Has LinkedIn Jumped the Shark?

LinkedIn has seen some good days and some bad days, but these days it’s beginning to look like it’s circling the drain. Or jumping the shark, maybe. Things aren’t looking great over at the professional social media giant. And that means a lot of recruiters will need a better way to find the elusive great candidates.

RELATED: Programmatic Advertising: The New Normal?

Jumping the shark is a regular idiom now for that pivotal moment when it’s all downhill and not in a good way. Fonzie dons a pair of water skis and makes a heroic jump over, what else, a shark. Sadly, that gimmick paled in comparison to the hero’s original jump, much earlier in the Happy Days series, over a series of barrels. He learned a lesson, and all was well in the end. After the shark episode, viewers learned a lesson and tuned out.

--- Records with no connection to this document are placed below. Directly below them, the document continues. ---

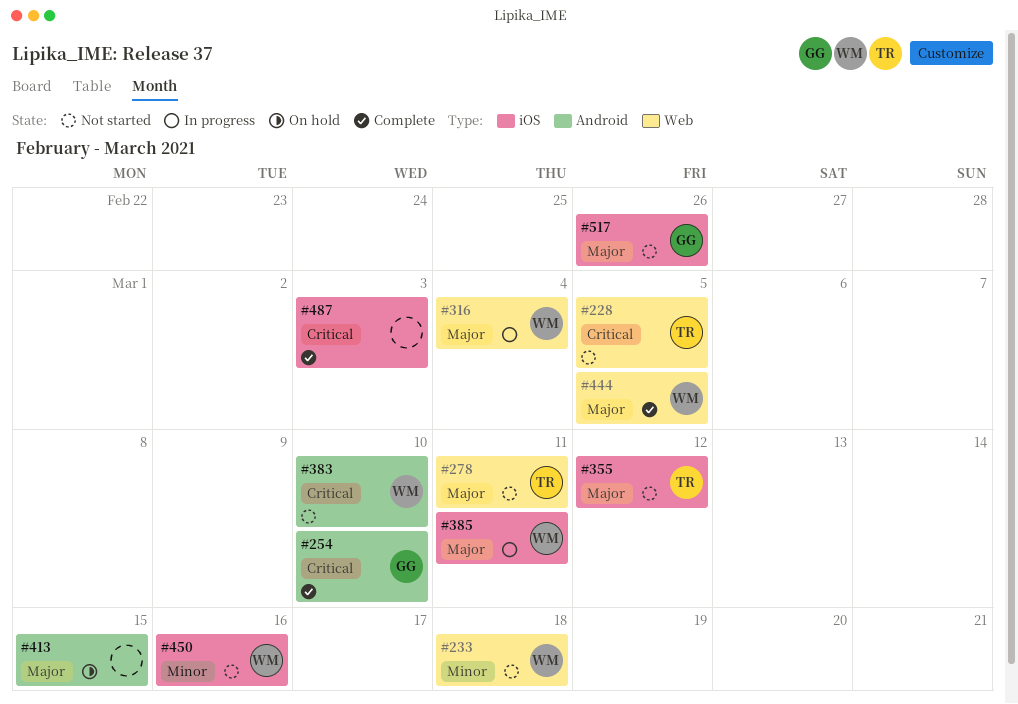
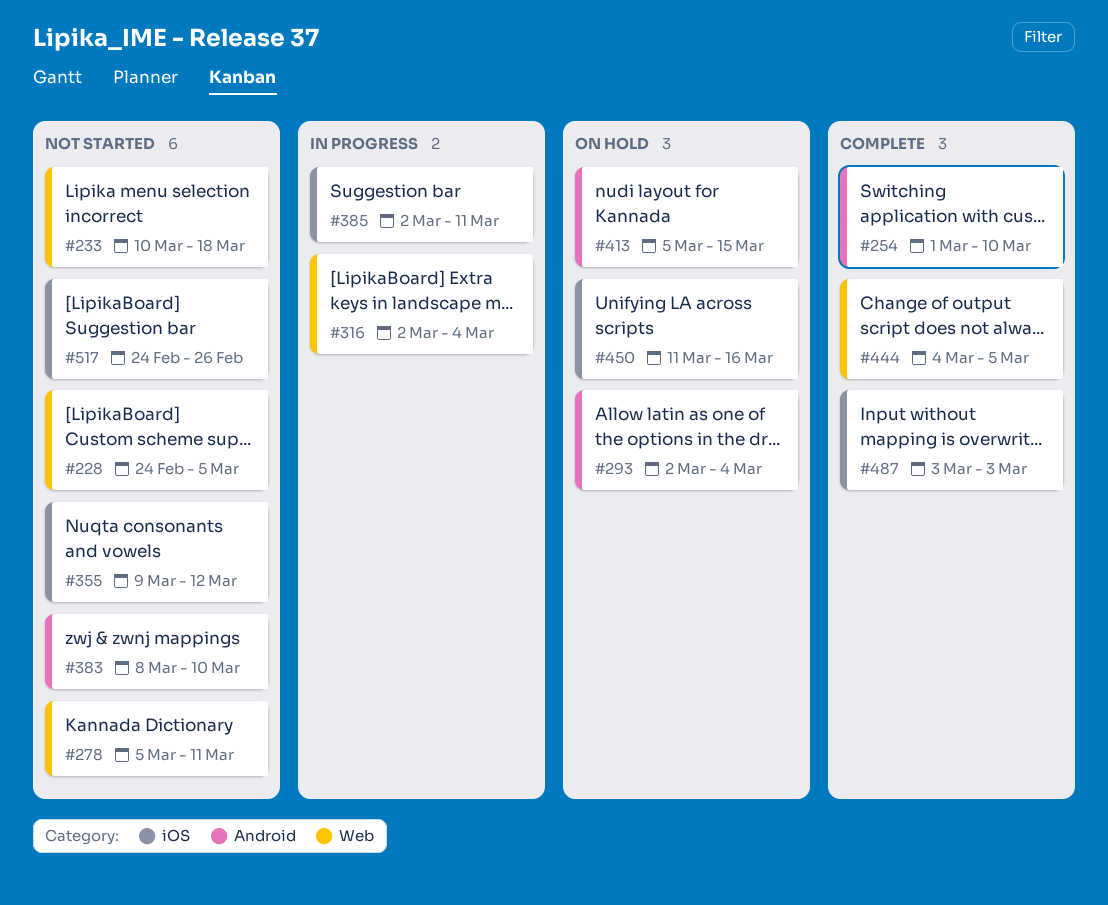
#293: none -> present
#450, status: Not started -> On hold

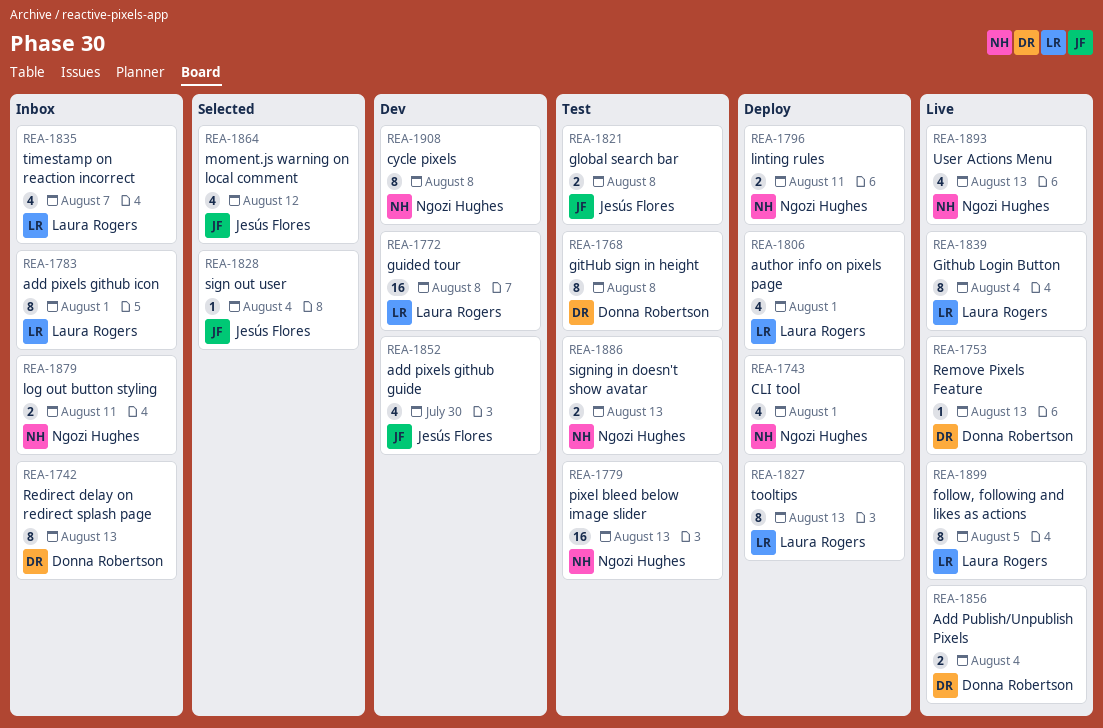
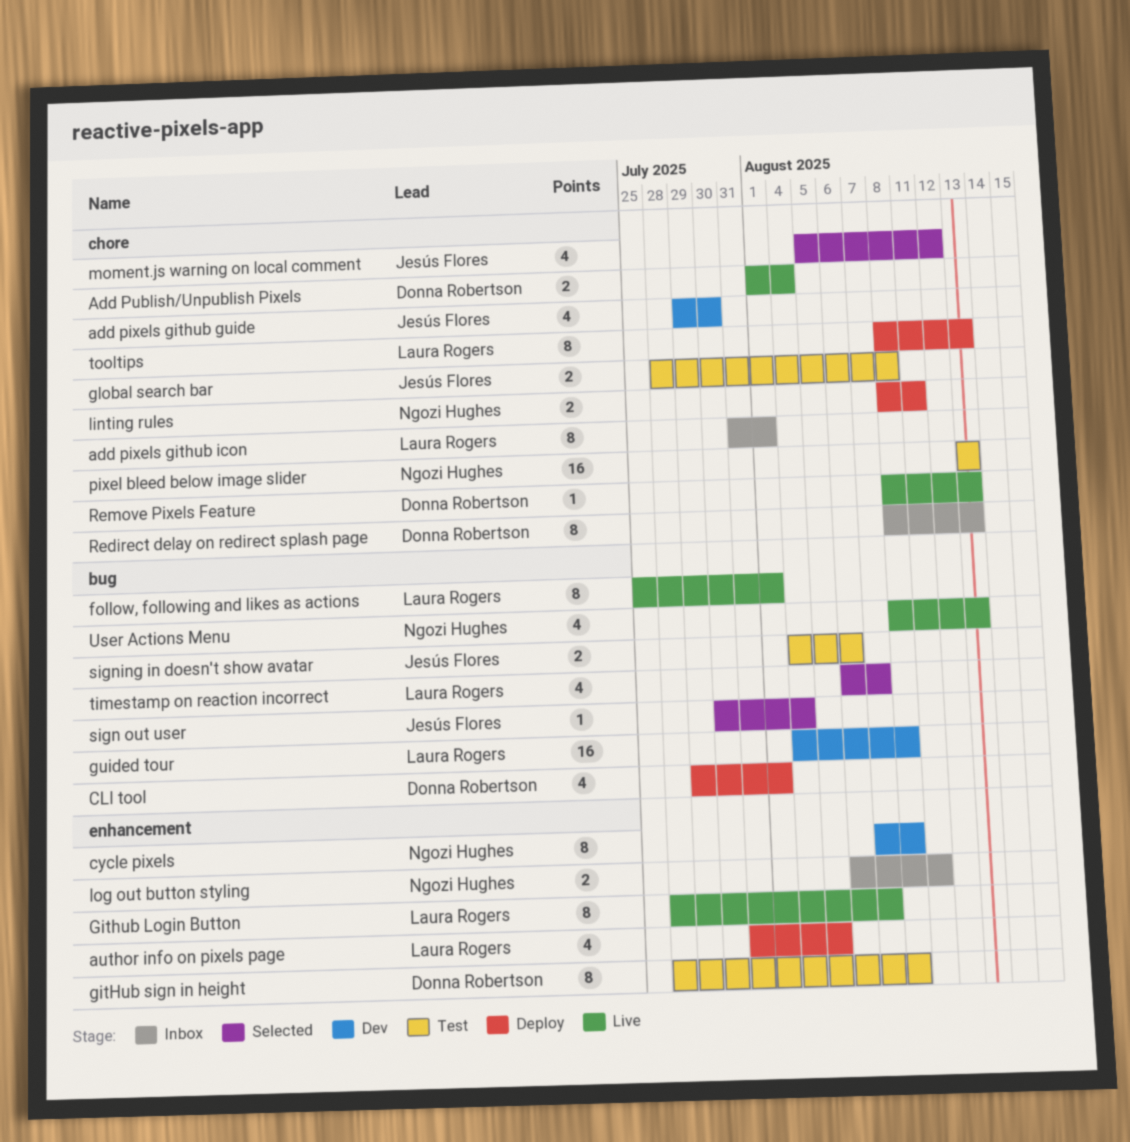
author info on pixels page, due: Aug 1 -> Aug 5
CLI tool, owner: Ngozi Hughes -> Donna Robertson
follow, following and likes as actions, due: Aug 5 -> Aug 1
Github Login Button, due: Aug 4 -> Aug 7
signing in doesn't show avatar, owner: Ngozi Hughes -> Jesús Flores
signing in doesn't show avatar, due: Aug 13 -> Aug 6
timestamp on reaction incorrect, status: Inbox -> Selected

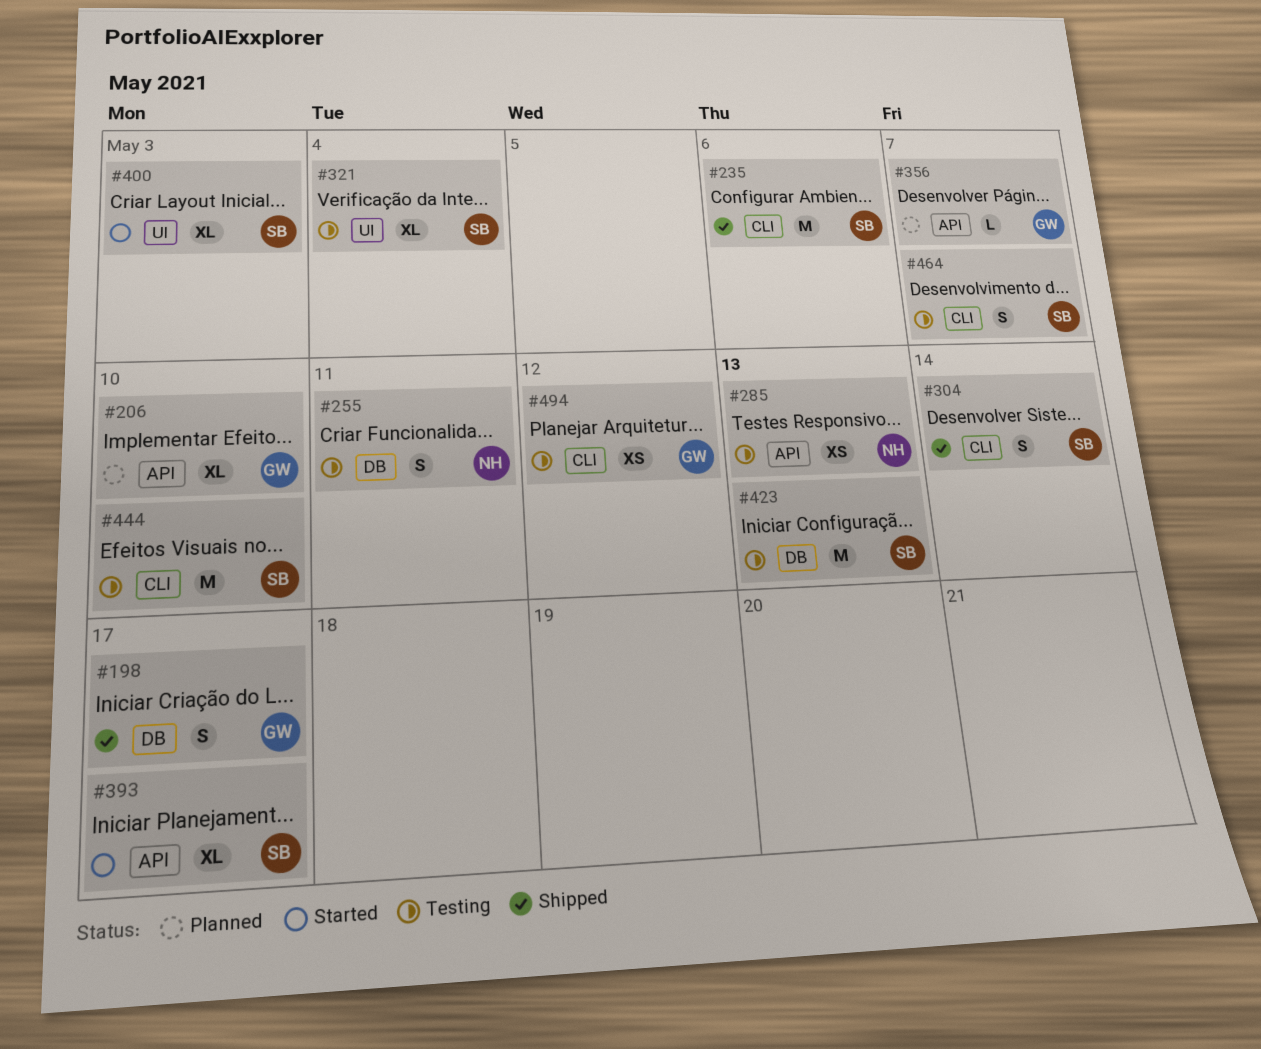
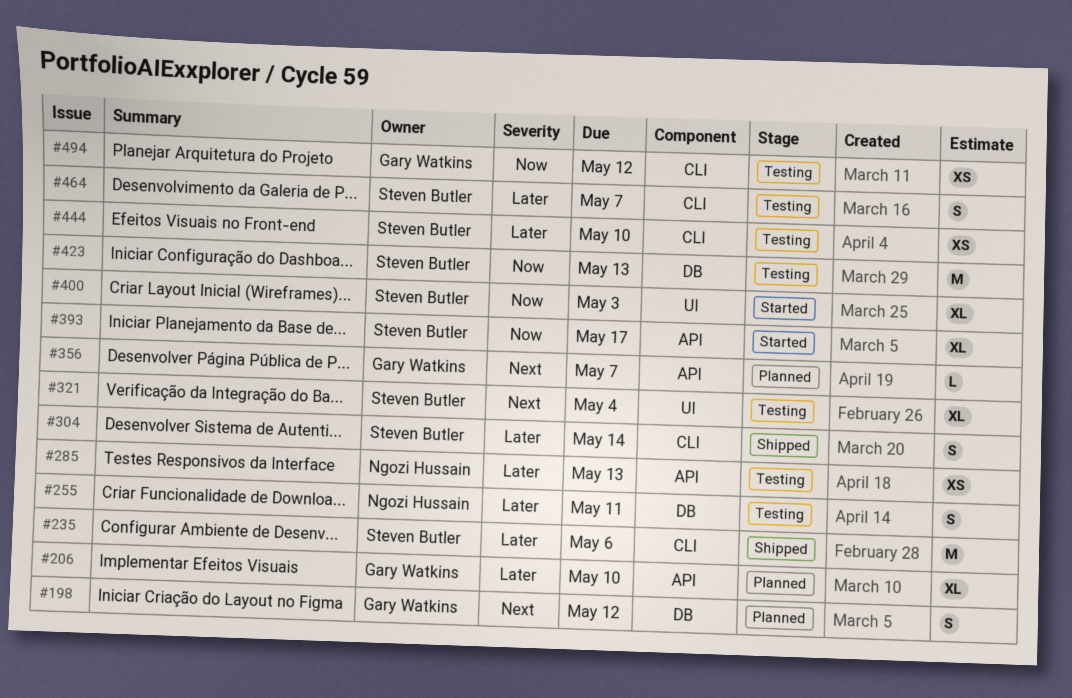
#198, status: Shipped -> Planned
#198, due: May 17 -> May 12
#444, estimate: M -> XS

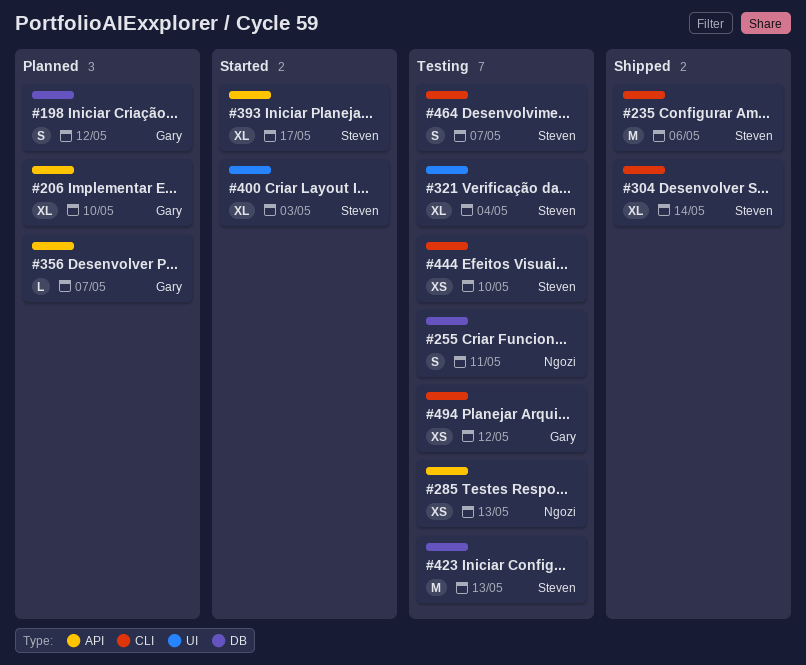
#304, estimate: S -> XL

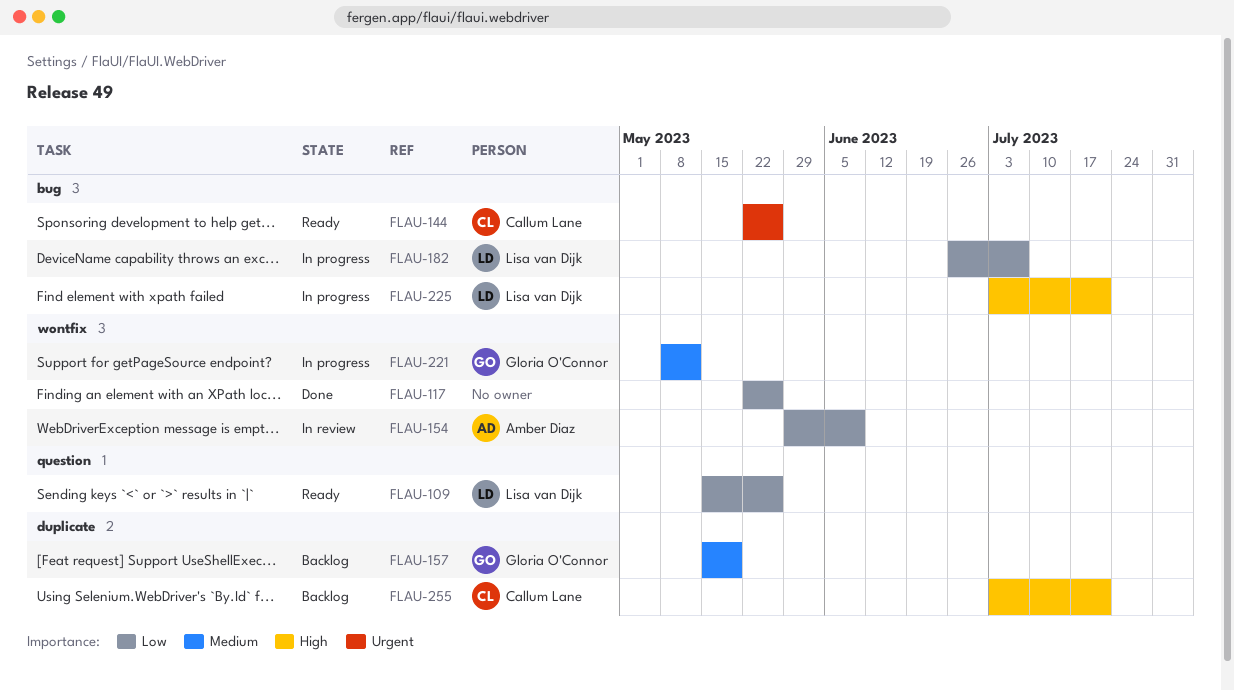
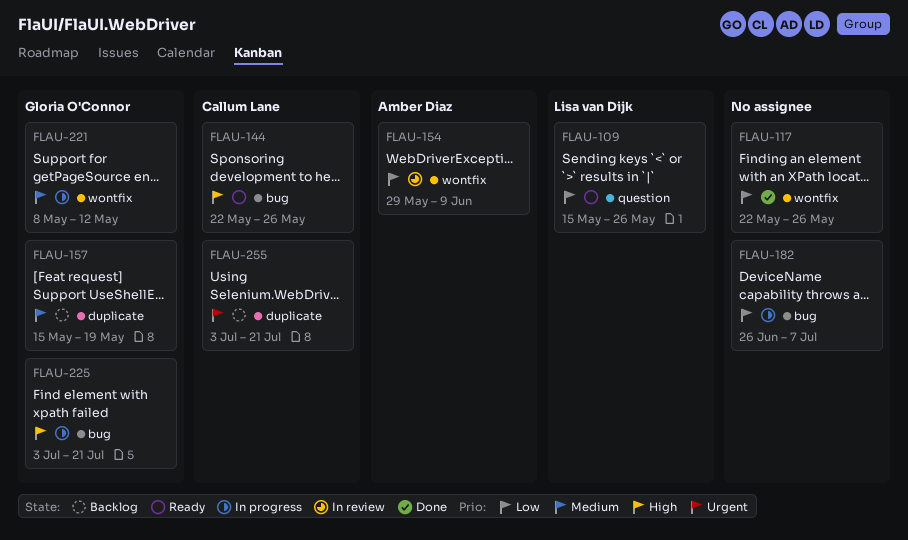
FLAU-144, priority: Urgent -> High
FLAU-182, owner: Lisa van Dijk -> none
FLAU-225, owner: Lisa van Dijk -> Gloria O'Connor
FLAU-255, priority: High -> Urgent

LinkedIn is working on a gimmick of its own now, and it looks like their new direction has a lot more to do with revenue than helping professional connections find each other. It still has plenty of members. But fewer of them are active all the time.

Hello Marketing, Goodbye Professional Connections

Apparently LinkedIn is losing revenue. Big time. And it’s chasing that revenue by making itself friendlier to marketers. How friendly? According to Recruiting Daily, it recently launched a new “Account Targeting Option” for marketers. The now-famous astronaut commercial that ran during the Oscars and claimed that 3 million of its users qualify for the job of astronaut kicked off the new direction. What was supposed to herald a new age at LinkedIn might have just signaled the beginning of their end.

This B2B angle can really mean only one thing: LinkedIn needs revenue, and marketers provide it. Advertising is likely to ramp up on LinkedIn soon. And considering the way that L.I.O.N.s are already spoiling what was once a meaningful way of making connections but LinkedIn has yet to crack down, it shouldn’t be long before in-mail becomes a dumping ground for spam.

Real Time Programmatic Matching Makes a Difference

As if it wasn’t difficult enough to find genuine candidates before, soon mass marketing will be the thing to contend with at LinkedIn. Where you could once make organic connections, the landscape is shifting to an ad-centric platform with employers and candidates situated somewhere in the background. But when you use technology that’s made for sifting through data, the search could be a lot easier for both of you.

Real-time programmatic matching is different from other technology that recruiters use. It doesn’t just focus on one job site, but scans thousands, identifying the right sites to show a job ad on for the right target job seeker. And the data that it gleans is analyzed and matched in real time against the qualifications that you need in a candidate. If a job and candidate aren’t a good fit today but that changes later, real-time matching means no connection is ever lost. This is the best way to find candidates and for them to find you because it works on so many different levels, and it does so automatically.

LinkedIn has been losing ground for a while, but their latest iteration has made a lot of recruiters more than a little wary. What was once a reasonably good social media platform where professionals could connect and network is now scrambling to stay afloat. At least Fonzie stayed on his skis.

But with the right tech tools, you don’t have to rely on any one network for sourcing. That’s the beauty of real-time programmatic candidate matching. It goes to work for you, and for your candidates. You don’t have to shuffle through the noise of marketing, and neither do they. LinkedIn may very well have jumped the shark with their latest changes, but it doesn’t have to affect you.